もちろん、そんなもんで話せるようにはならないのですが、数字がわかるだけでも割と役に立ちました。なぜなら、事前情報の通り中国国内では英語は日本以上に通じないからです。どの程度かというと、One,Two,ThreeはおろはA,B,Cすら怪しいレベルでした。

しかしながら、(小さい店を含め)ほとんどの料理店(饭馆)ではWeChatのミニアプリで注文・決済できるので言語がわからなくても便利でした。この辺はさすが中国という感じでした。

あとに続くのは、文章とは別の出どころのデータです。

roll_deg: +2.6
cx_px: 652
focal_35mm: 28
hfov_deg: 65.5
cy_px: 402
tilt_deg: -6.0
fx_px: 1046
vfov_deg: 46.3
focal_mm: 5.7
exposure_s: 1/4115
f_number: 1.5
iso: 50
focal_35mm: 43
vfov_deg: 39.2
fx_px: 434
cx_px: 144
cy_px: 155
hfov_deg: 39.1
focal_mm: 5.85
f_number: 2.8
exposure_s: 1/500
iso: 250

なお、日本人は予想通り現地人だと思われるのでいきなり中国語で話しかけられます。そして中国語がわかなないと相手が理解したとしても中国語で話しかけられ続けることがしばしありました。しかしながら、改めて考えると私を含め多くの日本人は英語で話しかけられた際に「英語力が不足していてすみません」と感じるかと思いますが、別に自分の国の言語なんだから頑張って合わせるべきは観光客側である、というのは当たり前なのかもしれません。流石に明らかに理解していないのに中国語で話しかけ続けるのはどうかと思いますが。

中国という国への印象

最後に、1週間中国を旅行して感じた国に対する印象をまとめます。

まず、中国での「居心地」ですが、私は住みたくはないけど観光で行く分には非常に居心地がいいと感じました。観光客に対する扱いは日本ほどのホスピタリティはなくとも十分親切にしてくれる人が多かったですし、何より日本のように過剰なまでのホスピタリティがない分気を使いすぎなくて居心地がいいと感じました。列には平気で割り込まれますが、だからこそ細かい礼儀作法を考えなくていいので気楽でした。

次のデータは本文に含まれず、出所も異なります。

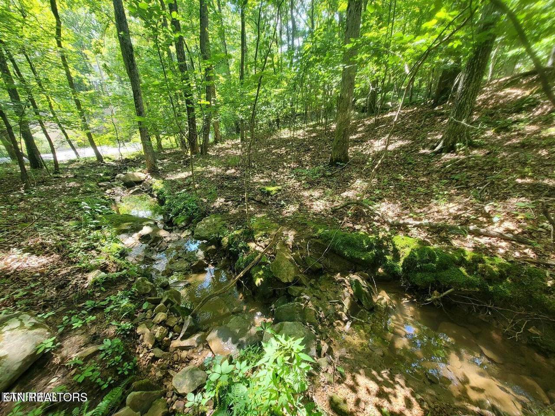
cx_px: 278
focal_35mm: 13
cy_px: 208
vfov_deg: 89.9
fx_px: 208
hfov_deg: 106.2
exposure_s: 1/120
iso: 100
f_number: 2.2
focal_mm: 2.2
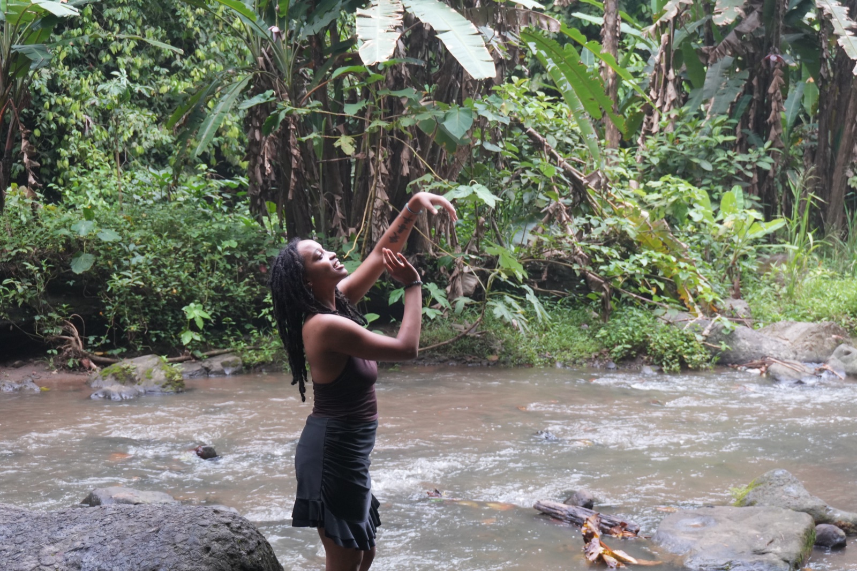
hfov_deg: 32.6
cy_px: 286
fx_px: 1464
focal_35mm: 62
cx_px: 428
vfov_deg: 22.1
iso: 1000
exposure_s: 1/80
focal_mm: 41
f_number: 5.6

さすが本場なだけあって料理は非常によかったですし、物価も(極端ではないけど)日本より安いので、私としてはもう一度行ってみたいと感じる国でした。なお、同行したメンバーの一部はそうでもなかったようですが…

次に、中国の技術力について。ネット上ではよく「中国すげぇ、日本はオワコン」とか「いや、実は日本のほうが上だ」みたいな不毛な論争がよく行われますが、この点については技術レベルは知りませんが、やはり中国の「強さ」を感じましたね。

光接続ボックス
開きっぱの光接続箱

WeChatはじめ究極的に「ガラパゴス化」しているわけですがそれでも事業としては十分すぎるだけの圧倒的な国内需要、すべてがWeChat(と身分証)に集約され完結しているがうえの利便性、そして完璧を要求しないがゆえのスピード感、正直これは勝てないなと思いました。頼むから日本もすべてマイナンバーカードに集約してくれ…

というわけで、次はHSKの勉強でもしようかと思います。